Eigen Value Problems in Vibrations — Lesson 1

This lesson covers the concept of Eigen value problems in the context of vibrations. It delves into the intricacies of boundary conditions, geometric boundary conditions, and natural or force boundary conditions. The lesson further explains the types of boundary conditions and their implications in different problems. It also discusses the concept of admissible functions, comparison functions, and Eigen functions. The lesson then moves on to the topic of self-adjoined systems and positive definite systems, explaining their significance in obtaining solutions. The lesson concludes with the orthogonality of Eigen functions. An example of a beam with a tip mass is used to illustrate these concepts.

Video Highlights

05:33 - Explanation of the trivial solution and the aim to find non-zero solutions.
8:27 - Discussion on the conditions for the type of problems and the concept of Sturm Liouville theorem.
18:16 - Explanation of the concept of admissible functions, comparison functions, and Eigen functions.
26:12 - Discussion on the concept of self adjoined system and positive definite system.
43:38 - Explanation of the orthogonality of Eigen functions.
65:23 - Explanation of the orthogonality conditions for Eigen functions.

Key Takeaways

- Boundary conditions play a crucial role in solving Eigen value problems in vibrations.
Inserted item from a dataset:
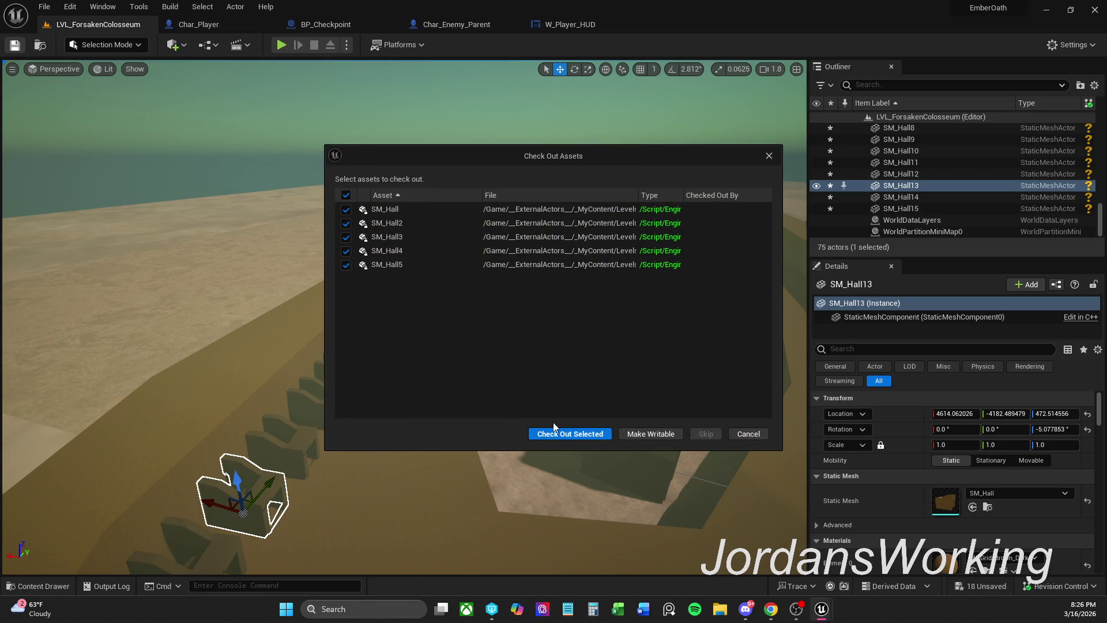
left_click(606, 436)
They can be geometric or natural/force boundary conditions.
- Admissible functions, comparison functions, and Eigen functions are different types of functions used in these problems. Each has its own characteristics and requirements.
- Self-adjoined systems and positive definite systems are important concepts in obtaining solutions. They ensure that all Eigen values are real and positive.
- Eigen functions are orthogonal, which is a key property used in solving these problems.
- Real-world examples, like a beam with a tip mass, help in understanding these abstract concepts.